A highlight of the day was a respondent panel composed of Phil Baker, President and CEO of Ontario Research and Innovation Optical Network; Walter Stewart, Senior Advisor, Toronto Region Research Alliance; and Dan Donovan, Vice-President Business Affairs, Energy-FX. The panel gave insights on the presentations and the position of the Polytechnics in Canada's R&D scene. A lively discussion as to the need for partnership and collaboration, public funding (as in the US defence R&D spending) and the need to move forward "at warp speed" offered an excellent finish to a compelling look at the role of Polytechnic applied research in Canada's national strategy.
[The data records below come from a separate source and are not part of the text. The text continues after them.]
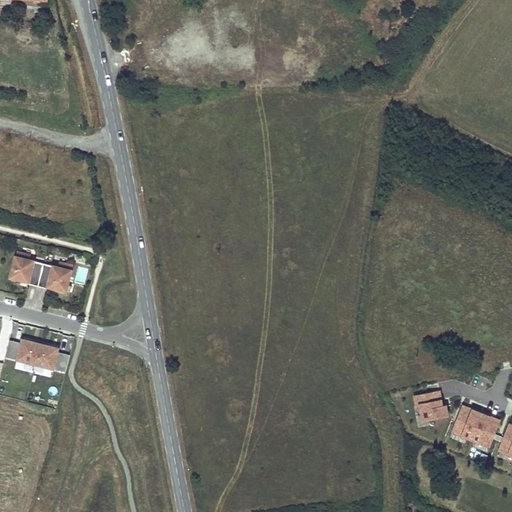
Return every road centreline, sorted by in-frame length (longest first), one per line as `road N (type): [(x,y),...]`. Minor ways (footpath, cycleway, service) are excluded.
road 1 (tertiary): [(87,0),(147,303)]
road 2 (tertiary): [(154,351),(185,511)]
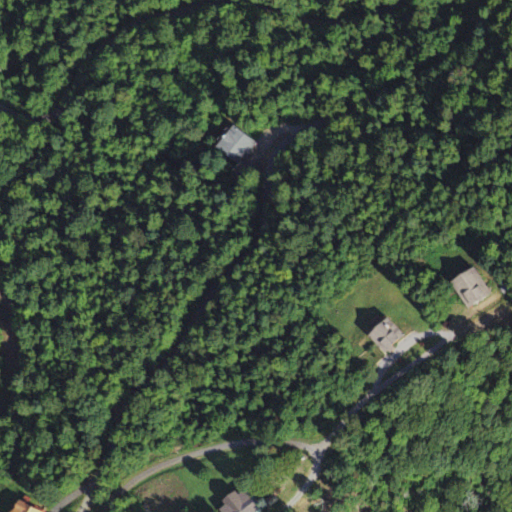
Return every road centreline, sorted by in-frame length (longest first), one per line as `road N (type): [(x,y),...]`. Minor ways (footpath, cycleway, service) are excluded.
road 1 (residential): [(82,511),(129,406),(256,246),(279,147),(453,51),(490,0)]
road 2 (residential): [(0,105),(30,117),(55,112),(87,62),(151,16),(238,2),(338,21),(400,0)]
road 3 (residential): [(452,335),(357,404),(310,478),(276,511)]
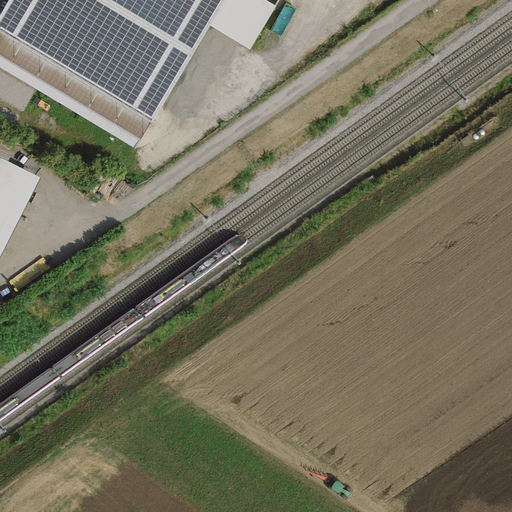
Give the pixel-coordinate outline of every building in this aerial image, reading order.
[(9,0),(0,16),(0,33),(149,121),(152,124),(208,25),(221,0),(9,0)] [(275,5),(264,0),(221,0),(208,25),(250,49),(275,5)] [(0,69),(133,148),(149,121),(0,33),(0,69)] [(11,152),(0,146),(0,159),(6,162),(11,152)] [(6,162),(0,159),(0,255),(38,178),(6,162)]
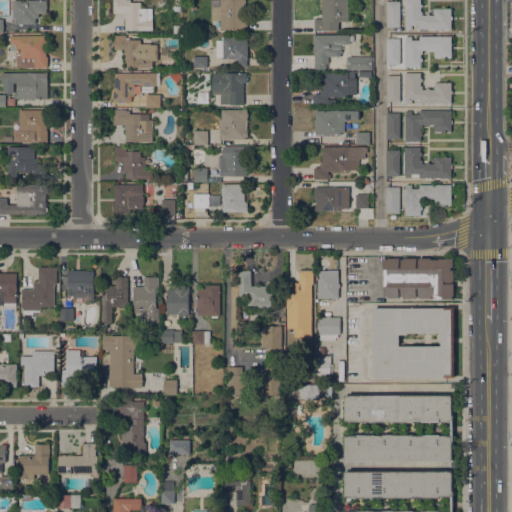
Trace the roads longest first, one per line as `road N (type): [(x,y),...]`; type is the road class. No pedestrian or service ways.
road 1 (tertiary): [(488,215),(422,235),(0,237)]
road 2 (residential): [(85,237),(82,0)]
road 3 (residential): [(281,235),(280,0)]
road 4 (secondary): [(488,320),(487,511)]
road 5 (secondary): [(490,0),(490,155)]
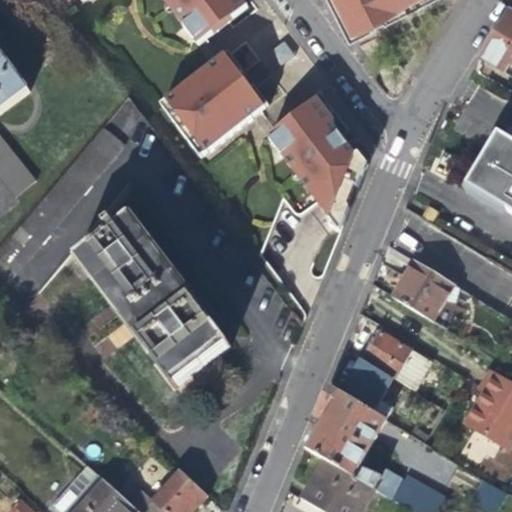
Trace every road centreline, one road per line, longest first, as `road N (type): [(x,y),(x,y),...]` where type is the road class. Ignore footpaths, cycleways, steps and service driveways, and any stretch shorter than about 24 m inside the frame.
road 1 (residential): [(395,132),(243,511)]
road 2 (residential): [(395,132),(294,0)]
road 3 (residential): [(481,0),(395,132)]
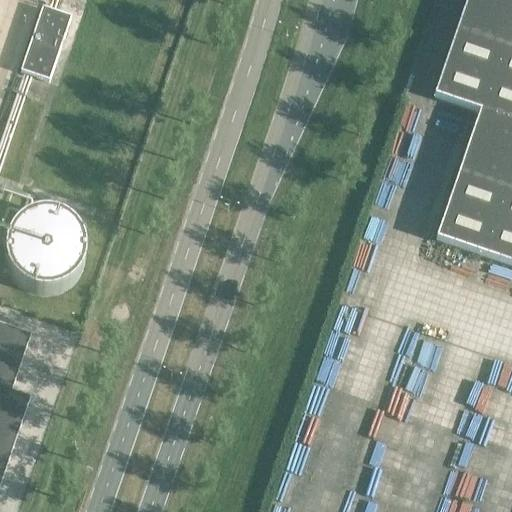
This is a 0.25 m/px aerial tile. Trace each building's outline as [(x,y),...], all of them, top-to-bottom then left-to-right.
[(511,0),(468,0),(434,101),(480,116),(511,126),(511,0)] [(68,21),(41,11),(19,74),(47,83),(68,21)] [(511,126),(480,116),(435,243),(511,269),(511,126)] [(18,226),(15,229),(12,232),(10,236),(8,240),(7,243),(5,247),(4,251),(4,255),(4,259),(4,263),(5,268),(7,272),(8,276),(10,279),(13,283),(16,286),(19,289),(22,291),(26,293),(30,295),(34,297),(38,297),(42,298),(47,298),(51,298),(55,297),(59,295),(63,294),(67,292),(70,289),(73,286),(76,283),(79,280),(81,276),(83,272),(84,268),(85,264),(85,260),(85,255),(85,251),(84,246),(82,242),(81,238),(78,234),(76,231),(73,228),(70,225),(66,223),(62,221),(58,219),(54,218),(50,217),(46,217),(42,217),(37,217),(33,218),(29,220),(25,221),(22,224),(18,226)] [(0,485),(29,399),(11,393),(30,337),(0,326),(0,485)]
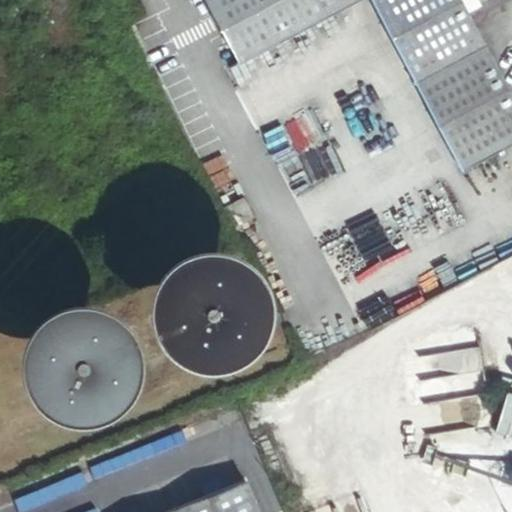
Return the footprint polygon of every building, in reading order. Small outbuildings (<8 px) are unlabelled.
[(206,0),(239,62),(358,0),(206,0)] [(511,144),(511,95),(462,0),(376,0),(465,169),(511,144)] [(226,207),(235,223),(253,213),(244,197),(226,207)] [(305,293),(194,270),(174,373),(284,395),(305,293)] [(61,334),(62,440),(172,439),(171,333),(61,334)] [(511,387),(508,386),(496,425),(511,429),(511,387)] [(263,511),(248,474),(154,511),(263,511)]
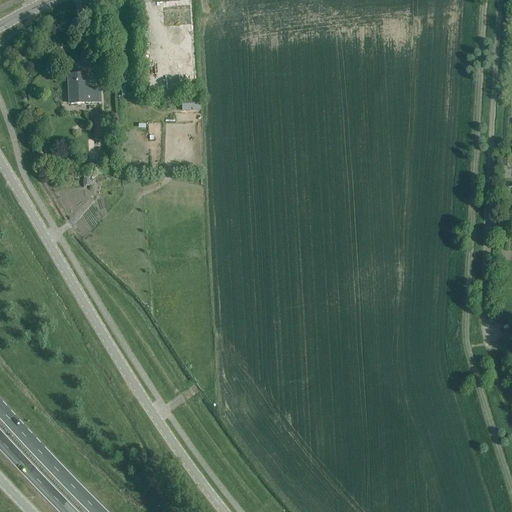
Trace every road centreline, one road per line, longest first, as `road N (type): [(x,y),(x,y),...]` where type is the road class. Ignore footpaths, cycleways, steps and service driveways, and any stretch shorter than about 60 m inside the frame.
road 1 (unclassified): [(224,511),(154,415),(0,162)]
road 2 (unclassified): [(499,0),(487,343)]
road 3 (trunk): [(97,511),(0,407)]
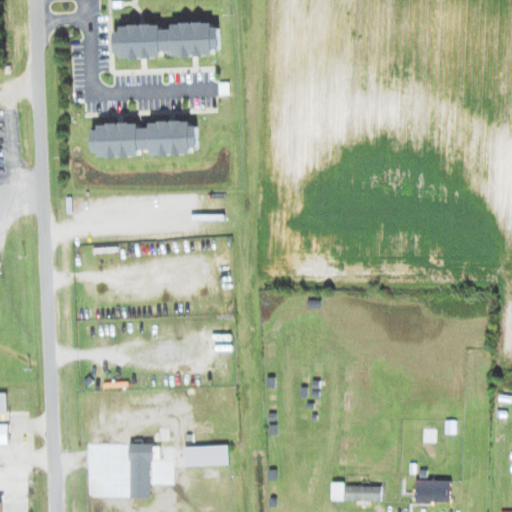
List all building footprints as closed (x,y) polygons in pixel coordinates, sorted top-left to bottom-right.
[(170,391),(129,392),(129,403),(171,402),(170,391)] [(0,443),(9,443),(9,422),(0,422),(0,443)] [(160,431),(137,430),(137,437),(160,438),(160,431)] [(153,498),(154,441),(132,440),(131,497),(153,498)] [(229,443),(186,444),(186,465),(230,464),(229,443)] [(416,501),(451,502),(452,479),(416,478),(416,501)] [(333,499),(345,499),(345,480),(333,480),(333,499)] [(381,501),(382,485),(347,483),(346,500),(381,501)] [(314,497),(297,491),(294,500),(311,505),(314,497)]
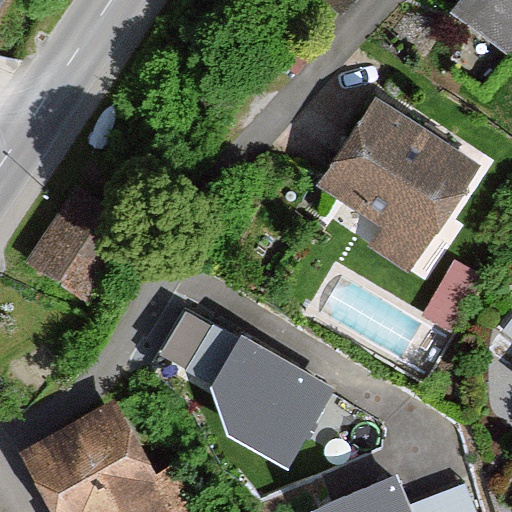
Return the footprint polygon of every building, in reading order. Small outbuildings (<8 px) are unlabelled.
[(0,0),(0,54),(34,0),(0,0)] [(511,0),(456,0),(445,18),(511,62),(511,0)] [(487,162),(375,91),(314,186),(427,257),(487,162)] [(82,178),(26,247),(76,287),(132,217),(82,178)] [(451,311),(482,264),(460,250),(429,297),(451,311)] [(334,389),(238,335),(207,390),(223,438),(286,473),(334,389)] [(181,511),(109,399),(7,463),(37,511),(181,511)] [(413,511),(398,476),(312,511),(413,511)]
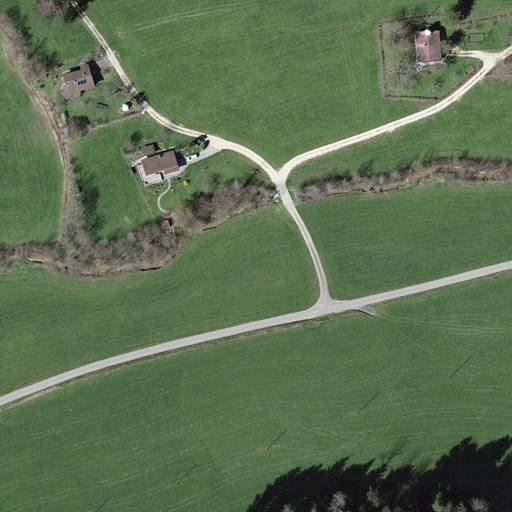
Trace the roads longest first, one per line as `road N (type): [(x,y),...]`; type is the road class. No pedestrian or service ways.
road 1 (unclassified): [(0,401),(150,350),(511,264)]
road 2 (track): [(327,308),(313,253),(274,178),(436,110),(511,50)]
road 3 (track): [(274,178),(247,154),(152,117),(69,0)]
And speaking of events, a week prior I attended the Canadian Association of University Research Administrators annual conference, hosted by York University here in Toronto. Of note was a lunch keynote by Mark Romoff, CEO of Ontario Centres of Excellence. Romoff discussed the OCE's investment strategy (aligned with federal and provincial funding avenues) as enabling "technology transfer through knowledge transfer." Perhaps most significantly, he also outlined the need to get past inter-provincial competitiveness and to start thinking nationally in order to compete globally.

These events, and other meetings I've been attending recently, all feature the need to find ways to measure the effectiveness of research funding - measuring the outputs of research so as to quantify or qualify our success. These metrics are useful for internal and external marketing, as well as for contributing to the national agenda of increasing our productivity.